Published: Saturday, August 11, 2007
PBS will air interviews with local WWII vets
The snippets will supplement 'The War,' a World War II
documentary.
By WILLIAM K. ALCORN
CANFIELD World War II made Clara Blumetti a widow at the age of 22.
"When I hear about casualties in Iraq on television it brings everything back," said Blumetti, of Canfield.
She was eight months pregnant when she received the telegram, delivered by an elderly man, telling her that her husband, Lawrence Snovak, went missing in action June 6, 1944, D-Day, the first day of the Allied invasion at Normandy, France.
"I realize what those families are going through today," said Blumetti, now 85.
Her husband's sister worked at The Pentagon in Washington, D.C., at the time and saw her brother's name on a casualty list confirming his death. Blumetti, however, was not told until three days after the birth of her daughter, Mary, on Aug. 12, 1944.
It was nearly a year after his death before an Army warrant officer came to her house on Pearl Street on Youngstown's East Side, where she lived with her mother, and told her how her husband had died. A paratrooper with the Army's 82nd Airborne, Snovak had made it safely to the ground behind German lines, but was killed that same day by a sniper.
Sharing her story
Blumetti married her second husband, Paul Blumetti, when Mary, now Mary O'Brien of Canfield, was about 5. The couple, who lived in Hubbard and Youngstown's West Side for many years, had two more daughters: Jeanette Lynn of Boardman and Paula Michaud of Westlake. Mary's son, Air Force Lt. Col. John O'Brien, is an A-10 pilot in Iraq.
One of her daughters urged Mary to tell her story "so people today can better understand the sacrifices made then."
Blumetti is one of about 10 area World War II veterans and family members whom PBS 45&49 videotaped Thursday talking about their wartime experiences.
PBS 45&49 plans to broadcast parts of some of the snippets to bring a local flavor to the showing of Ken Burns' 14-hour WWII documentary, "The War," over two weeks beginning at 8 p.m. Sept. 23. The local interviews also will be archived in the Library of Congress as part of the Veterans History Project.

Information shown
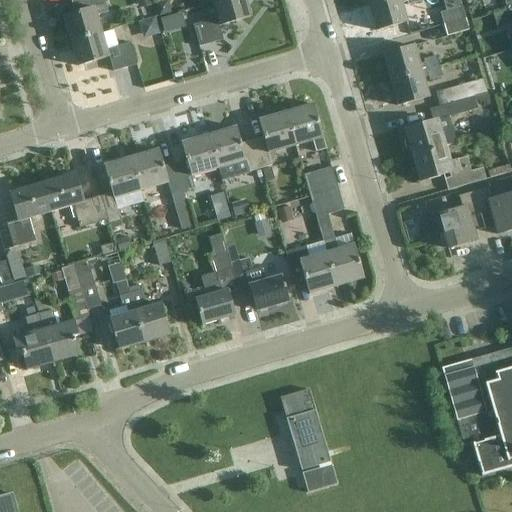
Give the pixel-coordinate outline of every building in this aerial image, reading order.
[(71,43),(102,34),(97,17),(109,14),(104,0),(79,0),(72,2),(75,15),(64,18),(71,43)] [(136,0),(139,10),(152,6),(150,0),(136,0)] [(155,4),(158,17),(171,14),(168,0),(155,4)] [(200,48),(224,41),(220,27),(251,18),(245,0),(221,0),(212,2),(218,19),(194,26),(200,48)] [(419,0),(391,0),(369,6),(377,32),(407,23),(402,4),(408,3),(409,6),(421,3),(419,0)] [(511,0),(503,0),(507,12),(511,10),(511,0)] [(445,25),(466,19),(463,6),(441,12),(445,25)] [(139,23),(143,39),(159,35),(155,18),(139,23)] [(466,19),(445,25),(448,36),(469,30),(466,19)] [(102,34),(71,43),(78,68),(110,59),(114,73),(137,66),(131,44),(107,51),(102,34)] [(391,82),(439,68),(436,57),(424,60),(426,64),(420,66),(414,47),(383,56),(391,82)] [(439,68),(391,82),(398,107),(429,99),(424,80),(429,78),(431,81),(442,78),(439,68)] [(440,108),(467,100),(487,95),(483,81),(463,87),(436,94),(440,108)] [(413,157),(446,148),(457,144),(450,119),(491,107),(487,95),(467,100),(430,111),(434,123),(405,131),(413,157)] [(296,147),(323,139),(314,106),(287,114),(296,147)] [(269,155),(296,147),(287,114),(259,122),(264,139),(253,142),(261,170),(272,167),(269,155)] [(241,145),(236,128),(209,136),(219,169),(222,181),(261,170),(253,142),(241,145)] [(192,177),(219,169),(209,136),(182,144),(187,161),(175,165),(184,192),(196,189),(192,177)] [(446,148),(413,157),(420,183),(444,176),(449,192),(487,181),(484,170),(472,173),(468,159),(450,164),(446,148)] [(184,192),(175,165),(164,168),(159,151),(132,159),(141,191),(169,183),(172,195),(184,192)] [(115,199),(141,191),(132,159),(104,167),(112,193),(101,197),(108,220),(109,225),(121,221),(115,199)] [(511,173),(509,166),(488,171),(490,178),(511,173)] [(261,171),(265,183),(274,181),(271,168),(261,171)] [(311,197),(338,189),(332,169),(305,177),(311,197)] [(83,202),(75,176),(43,185),(51,212),(69,207),(73,219),(77,218),(80,229),(108,220),(101,197),(83,202)] [(29,219),(51,212),(43,185),(11,195),(19,221),(7,224),(14,248),(36,242),(29,219)] [(511,231),(511,194),(494,200),(490,188),(475,193),(485,229),(495,226),(498,236),(511,231)] [(328,216),(345,211),(338,189),(311,197),(318,219),(328,216)] [(474,232),(485,229),(475,193),(459,197),(462,209),(439,216),(449,250),(477,242),(474,232)] [(290,209),(280,212),(283,223),(293,220),(290,209)] [(231,219),(228,210),(215,213),(218,222),(231,219)] [(194,227),(190,215),(179,218),(183,230),(194,227)] [(255,224),(259,239),(271,236),(267,221),(255,224)] [(210,238),(215,256),(211,258),(216,273),(201,278),(205,290),(208,289),(210,296),(195,300),(203,326),(235,316),(229,296),(239,293),(231,264),(222,234),(210,238)] [(328,254),(337,287),(365,279),(352,235),(335,240),(335,239),(324,242),(328,254)] [(115,241),(119,253),(131,249),(127,237),(115,241)] [(154,243),(160,267),(171,264),(164,240),(154,243)] [(100,248),(102,256),(115,253),(113,244),(100,248)] [(337,287),(328,254),(304,261),(300,249),(286,253),(294,281),(305,278),(310,295),(337,287)] [(7,261),(14,282),(41,275),(39,266),(23,270),(18,252),(6,256),(7,261)] [(231,264),(239,293),(251,290),(257,311),(288,302),(281,277),(257,284),(249,259),(231,264)] [(0,279),(2,286),(14,283),(14,282),(7,261),(0,262),(0,279)] [(75,266),(82,289),(87,307),(88,311),(101,307),(88,262),(75,266)] [(69,293),(82,289),(75,266),(62,270),(69,293)] [(61,273),(52,276),(54,282),(62,279),(61,273)] [(28,281),(17,284),(22,300),(32,296),(28,281)] [(130,294),(129,289),(127,281),(116,284),(120,297),(130,294)] [(14,283),(2,286),(0,286),(0,311),(2,311),(0,302),(0,294),(16,290),(14,283)] [(82,289),(69,293),(74,311),(87,307),(82,289)] [(143,309),(141,303),(144,302),(141,291),(130,294),(145,342),(170,335),(161,304),(143,309)] [(145,342),(130,294),(120,297),(124,309),(127,308),(129,313),(110,319),(119,350),(145,342)] [(39,315),(53,364),(80,356),(74,338),(78,337),(74,321),(57,326),(53,311),(39,315)] [(27,371),(53,364),(39,315),(26,319),(30,334),(13,339),(17,355),(22,353),(27,371)] [(511,349),(442,370),(465,448),(473,446),(483,477),(511,468),(511,349)] [(330,463),(309,390),(281,399),(297,454),(302,471),(330,463)] [(338,485),(332,466),(303,474),(308,494),(338,485)] [(17,511),(12,494),(0,497),(0,511),(17,511)]
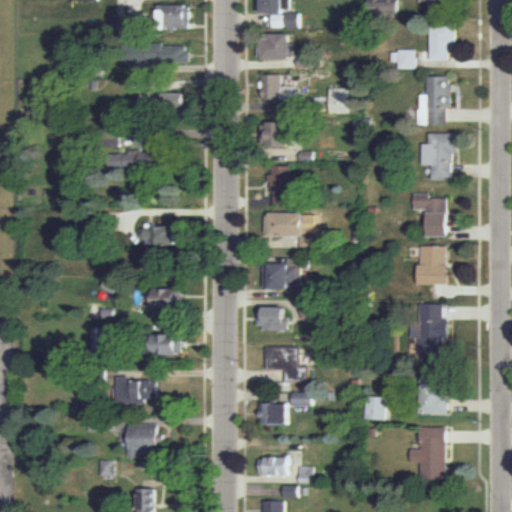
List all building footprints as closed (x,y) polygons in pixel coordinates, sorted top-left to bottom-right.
[(264,0),(264,15),(274,15),(274,28),(303,29),(304,13),(294,13),(294,0),(264,0)] [(372,0),(372,17),(407,16),(406,0),(372,0)] [(423,0),(423,2),(433,1),(434,17),(460,16),(459,0),(423,0)] [(156,6),(156,32),(193,32),(193,5),(156,6)] [(116,15),(116,34),(143,33),(142,14),(116,15)] [(433,61),(433,24),(459,24),(459,43),(451,43),(451,61),(433,61)] [(264,33),(263,61),(292,61),(292,33),(264,33)] [(126,44),(127,66),(195,64),(194,42),(126,44)] [(401,50),(400,70),(419,70),(420,51),(401,50)] [(265,74),(264,100),(295,101),(296,87),(286,87),(286,75),(265,74)] [(431,78),(431,97),(423,97),(423,113),(430,113),(430,127),(453,127),(453,78),(431,78)] [(140,81),(140,93),(155,92),(154,81),(140,81)] [(330,87),(329,111),(349,112),(350,87),(330,87)] [(192,90),(195,112),(164,117),(160,94),(192,90)] [(268,122),(269,148),(291,148),(291,122),(268,122)] [(105,125),(105,141),(124,141),(124,125),(105,125)] [(432,134),(432,146),(425,146),(426,168),(434,168),(434,182),(455,181),(454,164),(461,164),(460,133),(432,134)] [(130,150),(131,174),(169,171),(167,147),(130,150)] [(272,165),(274,194),(299,193),(297,163),(272,165)] [(416,193),(416,211),(430,211),(430,237),(454,237),(453,198),(432,198),(432,193),(416,193)] [(272,213),(272,237),(305,236),(305,246),(322,245),(322,223),(308,223),(308,212),(272,213)] [(148,224),(148,245),(186,245),(186,224),(148,224)] [(450,283),(450,246),(422,245),(422,283),(450,283)] [(270,263),(272,292),(312,290),(310,262),(270,263)] [(150,289),(150,310),(187,310),(187,289),(150,289)] [(306,302),(307,320),(325,318),(324,301),(306,302)] [(91,303),(91,319),(106,319),(106,304),(91,303)] [(420,304),(421,319),(413,319),(413,337),(421,337),(421,354),(446,353),(446,335),(451,335),(451,318),(445,318),(445,304),(420,304)] [(268,308),(268,320),(263,320),(263,330),(293,330),(293,308),(268,308)] [(96,327),(97,351),(113,350),(112,327),(96,327)] [(153,334),(154,357),(187,356),(186,333),(153,334)] [(273,346),(273,369),(292,369),(292,381),(314,381),(314,366),(308,366),(308,346),(273,346)] [(425,369),(422,412),(451,414),(452,394),(449,394),(450,382),(443,382),(444,370),(425,369)] [(123,377),(125,398),(162,394),(161,378),(137,380),(136,376),(123,377)] [(295,391),(296,405),(316,404),(316,391),(295,391)] [(369,395),(367,419),(390,421),(392,397),(369,395)] [(265,402),(266,424),(294,423),(293,401),(265,402)] [(91,414),(92,430),(118,430),(118,414),(91,414)] [(130,424),(130,429),(123,429),(124,458),(144,458),(144,448),(164,447),(163,423),(130,424)] [(422,427),(422,478),(448,479),(448,427),(422,427)] [(262,456),(262,475),(295,474),(294,455),(262,456)] [(104,460),(104,476),(120,476),(120,460),(104,460)] [(303,466),(303,481),(318,482),(318,467),(303,466)] [(287,485),(288,498),(305,497),(304,483),(287,485)] [(141,487),(141,511),(160,511),(160,486),(141,487)] [(267,501),(267,511),(290,511),(290,500),(267,501)]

Task list
(1) Repeat the part of the article about Clara Blumetti that opens with the words containing "She was eight" and closes with "Blumetti, now 85.".
(2) Tell whether each statement agrees with the article about Clara Blumetti: (a) Lawrence Snovak was killed by a sniper on the same day he landed behind German lines. (b) Blumetti learned of her husband's death before her daughter Mary was born. (c) The Ken Burns documentary runs 14 hours.
(3) Resume the article about Clara Blumetti where it ends, continuing from its final sentence.
The material above is unrelated to the article about Clara Blumetti.

The replies
(1)
She was eight months pregnant when she received the telegram, delivered by an elderly man, telling her that her husband, Lawrence Snovak, went missing in action June 6, 1944, D-Day, the first day of the Allied invasion at Normandy, France.
"I realize what those families are going through today," said Blumetti, now 85.

(2)
(a) Yes: "was killed that same day by a sniper."
(b) No: "Blumetti, however, was not told until three days after the birth of her daughter, Mary, on Aug. 12, 1944."
(c) Yes: "Ken Burns' 14-hour WWII documentary"

(3)
"The War" tells the story of World War II through the personal accounts of nearly 50 men and women from four representative American towns and cities Mobile, Ala.; Sacramento, Calif.; Waterbury, Conn.; and Luverne, Minn.
Remembering Normandy
Another local veteran interviewed was Donald R. Kirk, 88, of Canfield, also a member of the 82nd Airborne in a paratroop artillery unit that participated in the invasion at Normandy.
Kirk said because of a snafu made by a panicked jump master, his unit jumped 8 miles off the jump zone.
"It took us eight days to get back to American lines," he said.
Kirk saw combat in Africa, Italy and France and the Battle of the Bulge, fought from Dec. 16, 1944, to Jan. 25, 1945, in which 19,000 American military personnel were killed.
"We captured a German position and spent the night in their bunker. When we came out in the morning, our truck was in shreds from the shelling. We celebrated Christmas Eve with some German beer we liberated," he said with a smile.
Kirk did not smile, however, when he talked about helping to liberate Buchenwald and Bergen-Belsen, German concentration camps.
"We were not allowed to stop or give the prisoners anything to eat. If we had given them a candy bar or something, they were so starved it might have killed them," he said.
Kirk said he wanted to share his World War II experience "so it would be remembered. I have never had any recognition for being in the Army. I could sit here and talk all day," he said.
Kirk and his wife, Virginia, now deceased, have six children: Phillip of Canfield; Linda Duganne of Boardman; Robert of Canfield; Ellen Aven in Michigan; Kathleen Rudinsky in Indiana; and Saundra Martz of Canfield.
Navy Seabees
Letting people know the role that Navy Seabees played in World War II was part of the reason Daryl Duffett of Canfield wanted to tell his story.
Duffett, 85, was living on Mahoning Avenue in Austintown and worked in construction before he enlisted in the Navy Seabees on Jan. 4, 1943. In the Navy, he built roads and runways and pontoon bridges and ramps to get men and materials ashore. He participated in battles in the Pacific Theater with familiar names such as Iwo Jima, Philippines and Okinawa.
He said he saw the place where Ernie Pyle, famous journalist and war correspondent, was killed on Iejima, an island off Okinawa; and also saw from his ship the American flag after it had been raised on Mount Suribachi on Iwo Jima.
"When we saw that flag, we cheered and said, 'We're winning.' The guys on the front lines took a hell of a beating."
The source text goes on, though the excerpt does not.